Wednesday, April 30, 2014

Blitzen Trapper - Furr


Did you ever just start getting records by a band and then after you have a few get around to reading critical reviews of those records?  That's kind of how it was when I got into Blitzen Trapper.  I would look at their records and wonder what the hell they were about.  You pretty much can't tell by the covers or the titles. They could be anything from a heavy metal band to a folk rock duo.  So I didn't buy anything for awhile, and then one day I was flipping through records and I think I had enough for a few records, so I took a chance on this album, Furr.  I think I promptly took it home and loved a few of the other records I bought and really didn't even listen to Blitzen Trapper.  Then one day I was talking to a customer and he was asking me what new bands I was liking, and I was asking the same of him.  I think I had been really digging Deer Tick, and this guy said he had seen a little of them on the internet and they kind of reminded him of Blitzen Trapper. Sort of.  Deer Tick was newer and didn't have as many records out, but this guys said I should check out Furr.

Well, I got home and looked and that was the Blitzen Trapper album I had bought and kind of neglected.  I remembered thinking, "Hmmm...this is pretty good" while I listened to it, but it ended up getting filed away before I really got into it.  That happens sometimes.  I had a Replacements CD while the band was still a functioning outfit and I just really never got around to listening to it until they broke up (D'oh!).  So I decided I'd go home and give Furr another shot.  It didn't come with a download card, so it didn't have the luxury of popping up now and then in my mp3 player, so it was kind of like listening to a record I sort of knew.  It ended up like being a trip to the record store with just like fifteen bucks on me, where I just buy one album and then really spend some time listening to it.

Which is what I should have done the first time, because it turns out I really like Furr, and I really like Blitzen Trapper a lot.  They're one of those bands that critics say are too derivative sometimes, but I really don't care if God & Suicide sounds kind of like a New Pornographers song, because it's a really great song.  I don't care if some critic thinks they sound like they're emulating a more modern Bob Dylan sound because I don't hear it, and I wouldn't care if I did.  I just like the way Eric Earley sings and I like how the musicians seem to be able to use hip hop beats when they want, but they can mix in a banjo here and there or remind me of an epic old 10cc song sometimes.  So sure, you can hear their influences, but they do such a nice job of mixing them all together that it comes out sounding like Blitzen Trapper to me.

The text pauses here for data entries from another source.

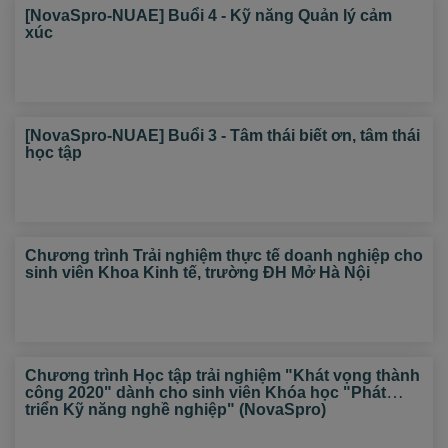
[NovaSpro-NUAE] Buổi 4 - Kỹ năng Quản lý cảm
xúc
[NovaSpro-NUAE] Buổi 3 - Tâm thái biết ơn, tâm thái
học tập
Chương trình Trải nghiệm thực tế doanh nghiệp cho
sinh viên Khoa Kinh tế, trường ĐH Mở Hà Nội
Chương trình Học tập trải nghiệm "Khát vọng thành
công 2020" dành cho sinh viên Khóa học "Phát
triển Kỹ năng nghề nghiệp" (NovaSpro)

It kicks off with Sleepy Time in the Western World, which is the kind of quirky song with great vocal harmonies that 10cc used to come up with once in awhile.  It's just not the same, though.  It just sounds more like 2008 than 1978, and that's good, isn't it?  The title track is like one of those old acoustic songs that made a nice break in an album, but for an entire career?  Not for me, anyway.  I like those kinds of songs in small doses, and that's what Blitzen Trapper does with this little story about being raised by wolves.  Yeah, it's weird but it's really cool.

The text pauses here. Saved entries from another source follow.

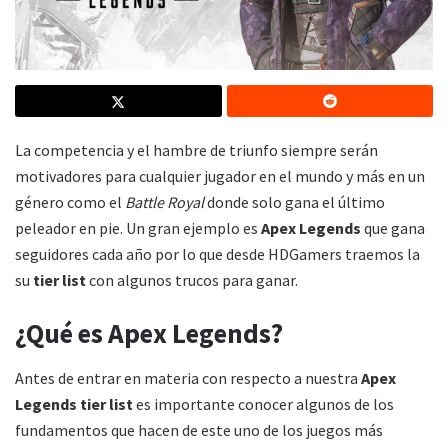
La competencia y el hambre de triunfo siempre serán
motivadores para cualquier jugador en el mundo y más en un
género como el
Battle Royal
donde solo gana el último
peleador en pie. Un gran ejemplo es
Apex Legends
que gana
seguidores cada año por lo que desde HDGamers traemos la
su
tier list
con algunos trucos para ganar.
¿Qué es Apex Legends?
Antes de entrar en materia con respecto a nuestra
Apex
Legends tier list
es importante conocer algunos de los
fundamentos que hacen de este uno de los juegos más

So Blitzen Trapper is one of those bands that I think is really great, and to the people my age that haven't heard any good new music since 1982 or whatever arbitrary date they've chosen, I'm glad I'll be listening to this album for decades to come.  I'd be really bummed out if I had missed out on a song like Black River Killer.  These guys are just a fun band to listen to, and when people have been over I've put them on when no one was paying attention and had more than one person ask who they were because they liked it.  That's not the whole reason we all listen to music, but it's really nice when someone else actually notices that you don't just listen to music because no one else has ever heard it.  I hate hearing that, because it's not the point at all.  I don't listen to music because no one's ever heard it, or because everyone's heard it.  I listen to what I like, and I really like Blitzen Trapper.

So my record is probably four years old or so, but I bought it brand new and it's only seen a pretty decent turntable so it's in great shape.  Sub Pop made it nice and flat, and the fact that I'm not a sixteen year old with fifty records and nothing but time to kill seems to have helped insure that my record is in excellent condition.  I think I'd like this one in the car, so I really should rip it to an mp3 some time.